41,000 Years Ago, Cosmic Rays Traveled Across Earth’s Atmosphere

Although it shields us from space radiation, Earth’s magnetic field is not as strong as we may think. At the General Assembly of the European Geosciences Union, scientists share fresh findings regarding a ‘excursion’ that occurred 41,000 years ago during which the planet was assaulted by dangerous space rays and its magnetic field weakened.

The magnetic field of Earth shields our planet from charged particles ejected by the sun and from the onslaught of cosmic radiation that streams through space. The geomagnetic field, however, is not static.
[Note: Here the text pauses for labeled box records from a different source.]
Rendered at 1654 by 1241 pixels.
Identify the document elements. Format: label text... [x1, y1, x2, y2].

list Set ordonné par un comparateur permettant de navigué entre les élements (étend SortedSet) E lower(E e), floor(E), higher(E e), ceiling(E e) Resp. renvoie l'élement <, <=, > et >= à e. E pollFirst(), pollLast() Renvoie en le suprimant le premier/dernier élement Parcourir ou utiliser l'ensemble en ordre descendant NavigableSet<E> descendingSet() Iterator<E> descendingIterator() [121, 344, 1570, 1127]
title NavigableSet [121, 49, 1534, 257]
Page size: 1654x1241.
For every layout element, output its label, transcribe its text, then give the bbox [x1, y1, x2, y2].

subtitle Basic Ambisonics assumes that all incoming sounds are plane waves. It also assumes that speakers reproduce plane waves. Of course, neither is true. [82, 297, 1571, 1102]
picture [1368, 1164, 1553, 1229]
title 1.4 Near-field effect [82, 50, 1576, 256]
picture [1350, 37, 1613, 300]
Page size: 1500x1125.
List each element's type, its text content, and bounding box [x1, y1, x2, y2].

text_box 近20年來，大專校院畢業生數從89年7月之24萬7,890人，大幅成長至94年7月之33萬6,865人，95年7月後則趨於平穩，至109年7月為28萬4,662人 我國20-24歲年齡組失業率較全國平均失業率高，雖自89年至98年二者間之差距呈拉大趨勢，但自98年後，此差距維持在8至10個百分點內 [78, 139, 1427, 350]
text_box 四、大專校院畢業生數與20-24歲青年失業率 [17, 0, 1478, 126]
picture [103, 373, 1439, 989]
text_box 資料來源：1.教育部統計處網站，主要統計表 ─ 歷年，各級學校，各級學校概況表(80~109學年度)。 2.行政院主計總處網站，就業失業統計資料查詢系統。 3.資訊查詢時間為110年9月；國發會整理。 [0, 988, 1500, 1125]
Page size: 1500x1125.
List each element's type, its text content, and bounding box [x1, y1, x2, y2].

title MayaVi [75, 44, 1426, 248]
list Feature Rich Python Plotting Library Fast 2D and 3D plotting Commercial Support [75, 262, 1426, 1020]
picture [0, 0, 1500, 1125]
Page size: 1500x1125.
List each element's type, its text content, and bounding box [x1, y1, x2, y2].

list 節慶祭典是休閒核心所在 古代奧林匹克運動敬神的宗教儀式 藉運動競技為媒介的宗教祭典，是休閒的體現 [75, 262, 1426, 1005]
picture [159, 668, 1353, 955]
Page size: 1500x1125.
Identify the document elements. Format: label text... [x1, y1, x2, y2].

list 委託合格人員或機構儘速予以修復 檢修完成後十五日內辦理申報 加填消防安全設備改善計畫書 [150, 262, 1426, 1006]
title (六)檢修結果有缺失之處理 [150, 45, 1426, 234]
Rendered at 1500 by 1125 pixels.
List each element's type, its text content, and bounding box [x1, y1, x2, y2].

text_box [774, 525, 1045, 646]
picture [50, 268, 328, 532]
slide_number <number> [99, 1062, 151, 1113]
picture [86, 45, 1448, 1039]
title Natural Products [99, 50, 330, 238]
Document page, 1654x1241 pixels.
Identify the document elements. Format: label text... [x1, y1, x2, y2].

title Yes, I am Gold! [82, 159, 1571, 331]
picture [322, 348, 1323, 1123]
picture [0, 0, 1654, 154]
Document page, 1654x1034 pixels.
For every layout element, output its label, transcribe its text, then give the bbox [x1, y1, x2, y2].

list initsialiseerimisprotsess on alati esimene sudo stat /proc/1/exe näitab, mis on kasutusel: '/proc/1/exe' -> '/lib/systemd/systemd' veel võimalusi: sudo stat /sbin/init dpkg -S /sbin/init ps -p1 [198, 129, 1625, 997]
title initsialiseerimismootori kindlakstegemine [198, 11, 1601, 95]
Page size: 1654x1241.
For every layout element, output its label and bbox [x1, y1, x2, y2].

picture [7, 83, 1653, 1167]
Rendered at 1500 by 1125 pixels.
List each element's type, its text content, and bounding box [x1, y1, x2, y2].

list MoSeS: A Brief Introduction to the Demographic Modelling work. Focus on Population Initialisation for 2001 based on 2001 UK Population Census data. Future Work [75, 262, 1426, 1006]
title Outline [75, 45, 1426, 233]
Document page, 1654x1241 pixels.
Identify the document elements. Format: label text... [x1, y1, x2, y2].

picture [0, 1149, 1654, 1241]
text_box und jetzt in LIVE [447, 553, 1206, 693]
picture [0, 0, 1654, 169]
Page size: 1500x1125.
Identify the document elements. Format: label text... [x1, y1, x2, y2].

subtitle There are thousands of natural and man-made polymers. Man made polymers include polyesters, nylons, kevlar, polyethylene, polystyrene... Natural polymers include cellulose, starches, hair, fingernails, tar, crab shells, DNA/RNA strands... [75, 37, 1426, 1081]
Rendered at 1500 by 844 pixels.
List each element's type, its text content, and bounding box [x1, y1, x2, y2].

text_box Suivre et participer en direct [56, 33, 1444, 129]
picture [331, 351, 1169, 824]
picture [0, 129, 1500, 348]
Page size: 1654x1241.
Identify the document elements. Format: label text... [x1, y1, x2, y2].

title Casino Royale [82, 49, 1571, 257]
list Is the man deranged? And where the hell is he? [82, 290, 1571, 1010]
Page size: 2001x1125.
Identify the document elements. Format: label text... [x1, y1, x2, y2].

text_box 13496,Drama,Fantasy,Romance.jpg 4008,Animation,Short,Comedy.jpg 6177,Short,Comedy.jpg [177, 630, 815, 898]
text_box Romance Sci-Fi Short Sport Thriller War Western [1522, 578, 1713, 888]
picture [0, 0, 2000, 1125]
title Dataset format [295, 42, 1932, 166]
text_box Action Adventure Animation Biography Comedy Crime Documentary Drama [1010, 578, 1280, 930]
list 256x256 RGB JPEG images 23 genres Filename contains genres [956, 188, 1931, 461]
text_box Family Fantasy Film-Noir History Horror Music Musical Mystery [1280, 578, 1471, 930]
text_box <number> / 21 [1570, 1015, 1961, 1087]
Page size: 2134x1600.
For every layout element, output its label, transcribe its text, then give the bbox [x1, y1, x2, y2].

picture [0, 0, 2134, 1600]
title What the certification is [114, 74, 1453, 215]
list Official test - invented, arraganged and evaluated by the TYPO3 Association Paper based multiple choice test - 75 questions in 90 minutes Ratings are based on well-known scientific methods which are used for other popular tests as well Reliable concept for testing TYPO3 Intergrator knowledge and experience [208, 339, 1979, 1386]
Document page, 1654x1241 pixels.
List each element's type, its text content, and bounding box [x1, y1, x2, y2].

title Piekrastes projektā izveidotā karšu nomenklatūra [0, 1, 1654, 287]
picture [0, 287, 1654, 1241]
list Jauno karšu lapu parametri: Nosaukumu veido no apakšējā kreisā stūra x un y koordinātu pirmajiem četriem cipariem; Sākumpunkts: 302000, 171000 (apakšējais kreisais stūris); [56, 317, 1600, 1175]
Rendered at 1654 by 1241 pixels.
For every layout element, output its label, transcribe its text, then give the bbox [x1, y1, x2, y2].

Not only does magnetic north occasionally flip, deviating from true north, which is a place that is defined geographically, but it also wobbles. North turns south and south turns north during these reversals, and the magnetic field weakens as a result.

However, there are also phenomena known as magnetic field excursions, which are brief intervals during which the magnetic field weakens and the familiar dipole (or two magnetic poles) may vanish and be replaced by many magnetic poles. Of them, the Laschamps expedition, which took place approximately 41,000 years ago, has been studied the most. Its weak magnetic field strength suggests that the Earth’s surface is less shielded from dangerous space radiation. Significant changes in the biosphere may be correlated with times of low magnetic field intensity.

By measuring cosmogenic radionuclides in cores from both ice and marine sediment, scientists may determine when the Earth’s surface was being heavily bombarded by cosmic rays. These unique isotopes are created when cosmic rays and Earth’s atmosphere interact; because they are cosmic ray products, they are cosmogenic.

Higher rates of cosmogenic radionuclide synthesis in the atmosphere should be correlated with periods of lower paleomagnetic field intensity, or less shielding. Next week, during the European Geosciences Union (EGU) General Assembly 2024, Sanja Panovska, a researcher at GFZ Potsdam, Germany, will present her results regarding the relationship between paleomagnetic field intensity and cosmogenic nuclides during the Laschamps excursion, with an emphasis on space climate.

Changes in cosmogenic radionuclides such as beryllium-10 offer a separate indicator of the paleomagnetic strength changes on Earth. In fact, Panovska discovered that the Laschamps excursion’s average beryllium-10 production rate was twice as high as current production, suggesting a relatively low magnetic field intensity and a high number of cosmic rays entering Earth’s atmosphere.

Panovska rebuilt the geomagnetic field using both datasets in an effort to extract more information from the cosmogenic radionuclide and paleomagnetic data sets. According to her reconstructions, the magnetosphere contracted during the Laschamps expedition when the field abruptly dropped, “thus reducing the shielding of our planet,” she stated.

“Understanding these extreme events is important for their occurrence in the future, space climate predictions, and assessing the effects on the environment and on the Earth system.”